* INSTRUCTIONS
(a) In the court opinion excerpt on Jamieson's mandamus action, what maximum term expiration date does Jamieson say he would have had if his two sentences had been imposed by different courts or on different days?
(b) Please extend the court opinion on Jamieson's mandamus action, picking up after its final quoted sentence.

* EXCERPT PROVIDED
━━━━
Jamieson contends in this action that the aggregation of his two Erie County sentences into a single fifteen to thirty year sentence denied him equal protection of the laws in violation of the Fourteenth Amendment to the Federal Constitution. His equal protection challenge is based upon the application of former 19
[ 90 Pa. Commw. Page 322]
P.S. § 897 only to sentences imposed at the same time by the same court. Had his two sentences been imposed by two different courts or on two different days, he argues, his maximum term expiration date would be shortened by five years to January 28, 1995 rather than January 28, 2000.
On these facts, Jamieson is clearly not entitled to a writ of mandamus. It is a well-settled proposition that mandamus is an extraordinary writ which is available only to compel the performance of a ministerial act or a mandatory duty where there exists a clear legal right in the plaintiff, a corresponding duty in the defendant, and the want of any other adequate and appropriate remedy. Unger v. Hampton Township, 437 Pa. 399, 263 A.2d 385 (1970); Donnell v. Pennsylvania Board of Probation and Parole, 61 Pa. Commonwealth Ct. 517, 434 A.2d 846 (1981). Jamieson concedes that the Board acted properly under former 19 P.S. § 897 when it aggregated his two sentences. Jamieson's challenge, therefore, is not to the Board's computation of his maximum term under former 19 P.S. § 897, his challenge is to the constitutionality of that statute as applied to him. In essence, what he is attempting to do by his mandamus action is to compel the Board to treat his two Erie County sentences as two separate consecutive sentences in violation of the mandate of former 19 P.S. § 897. This is not a proper use of mandamus. The purpose of mandamus is not to establish legal rights, but to enforce those rights which are already established. Hamm v. Board of Education for the School District of Philadelphia, 79 Pa. Commonwealth Ct. 547, 470 A.2d 189 (1984). It is clear that the use of mandamus to compel public officials to act in violation of a statutory duty is not the proper procedure for testing the constitutionality of a statute. Booz v. Reed, 398 Pa. 172, 157 A.2d 170 (1960). Absent
[ 90 Pa. Commw. Page 323]
a prior judicial invalidation of former 19 P.S. § 897, Jamieson's right to have his two Erie County sentences treated as separate consecutive sentences is not clear and mandamus is inappropriate. See Unger. As we noted in Hamm, we are bound by our Supreme Court's reasoning in Philadelphia Presbytery Homes, Inc. v. Abington Board of Commissioners, 440 Pa. 299, 269 A.2d 871 (1970), wherein Justice Pomeroy wrote:
[W]here it is necessary to establish the invalidity of an ordinance before the right sought to be vindicated by the plaintiff in mandamus can be said to exist, the right is not sufficiently "clear" to form the basis upon which to issue the writ.
━━━━
* RECORD EXTRACTS
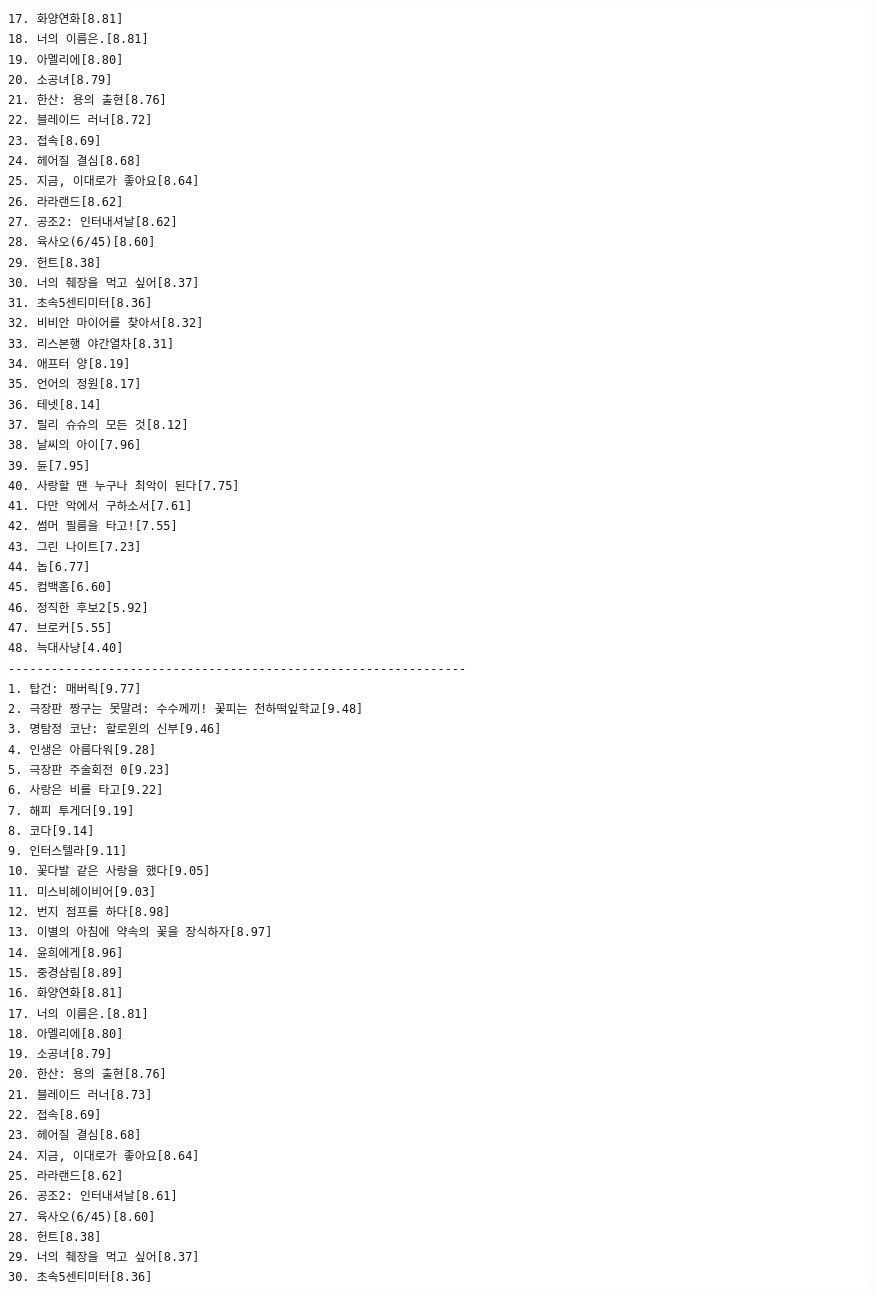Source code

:     17. 화양연화[8.81]
    18. 너의 이름은.[8.81]
    19. 아멜리에[8.80]
    20. 소공녀[8.79]
    21. 한산: 용의 출현[8.76]
    22. 블레이드 러너[8.72]
    23. 접속[8.69]
    24. 헤어질 결심[8.68]
    25. 지금, 이대로가 좋아요[8.64]
    26. 라라랜드[8.62]
    27. 공조2: 인터내셔날[8.62]
    28. 육사오(6/45)[8.60]
    29. 헌트[8.38]
    30. 너의 췌장을 먹고 싶어[8.37]
    31. 초속5센티미터[8.36]
    32. 비비안 마이어를 찾아서[8.32]
    33. 리스본행 야간열차[8.31]
    34. 애프터 양[8.19]
    35. 언어의 정원[8.17]
    36. 테넷[8.14]
    37. 릴리 슈슈의 모든 것[8.12]
    38. 날씨의 아이[7.96]
    39. 듄[7.95]
    40. 사랑할 땐 누구나 최악이 된다[7.75]
    41. 다만 악에서 구하소서[7.61]
    42. 썸머 필름을 타고![7.55]
    43. 그린 나이트[7.23]
    44. 놉[6.77]
    45. 컴백홈[6.60]
    46. 정직한 후보2[5.92]
    47. 브로커[5.55]
    48. 늑대사냥[4.40]
    ----------------------------------------------------------------
    1. 탑건: 매버릭[9.77]
    2. 극장판 짱구는 못말려: 수수께끼! 꽃피는 천하떡잎학교[9.48]
    3. 명탐정 코난: 할로윈의 신부[9.46]
    4. 인생은 아름다워[9.28]
    5. 극장판 주술회전 0[9.23]
    6. 사랑은 비를 타고[9.22]
    7. 해피 투게더[9.19]
    8. 코다[9.14]
    9. 인터스텔라[9.11]
    10. 꽃다발 같은 사랑을 했다[9.05]
    11. 미스비헤이비어[9.03]
    12. 번지 점프를 하다[8.98]
    13. 이별의 아침에 약속의 꽃을 장식하자[8.97]
    14. 윤희에게[8.96]
    15. 중경삼림[8.89]
    16. 화양연화[8.81]
    17. 너의 이름은.[8.81]
    18. 아멜리에[8.80]
    19. 소공녀[8.79]
    20. 한산: 용의 출현[8.76]
    21. 블레이드 러너[8.73]
    22. 접속[8.69]
    23. 헤어질 결심[8.68]
    24. 지금, 이대로가 좋아요[8.64]
    25. 라라랜드[8.62]
    26. 공조2: 인터내셔날[8.61]
    27. 육사오(6/45)[8.60]
    28. 헌트[8.38]
    29. 너의 췌장을 먹고 싶어[8.37]
    30. 초속5센티미터[8.36]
━━━━
* EXPECTED RESPONSES
(a) January 28, 1995

(b)
Id. at 303, 269 A.2d at 873. Therefore, Jamieson is not entitled to a writ of mandamus in that his right to the relief he seeks is not sufficiently "clear."
Our determination that Jamieson has not stated a proper cause in mandamus does not require that we dismiss his action.*fn5 As noted by Judge Blatt in Jamieson I, the allegations of his complaint stated an equal protection claim sufficient to survive the Board's demurrer. However, rather than being an action properly addressed to our original jurisdiction, his equal protection challenge is an appeal from a determination of a Commonwealth administrative agency addressed to our appellate jurisdiction.*fn6 Accordingly,
[ 90 Pa. Commw. Page 324]
we shall treat his motion for summary judgment as a motion for summary relief under Pa. R.A.P. 1532(b).*fn7
The Board now contends that since Jamieson was not paroled on any of his 1970 Erie County sentences until January 28, 1985, the expiration of his aggregated minimum term, a ruling by this Court that those sentences should not have been aggregated would have no practical or legal effect upon those sentences.*fn8 See Cunningham v. Pennsylvania Board of Probation and Parole, 39 Pa. Commonwealth Ct. 229, 394 A.2d
[ 90 Pa. Commw. Page 3251315]
(1978) (parolee's challenge to the aggregation of his multiple sentences made after parole was granted following the expiration of his aggregated minimum term came too late to be of any practical or legal effect as to those sentences). Accordingly, the Board argues that this issue is now moot as to Jamieson and we need not address the merits of his equal protection challenge. We disagree.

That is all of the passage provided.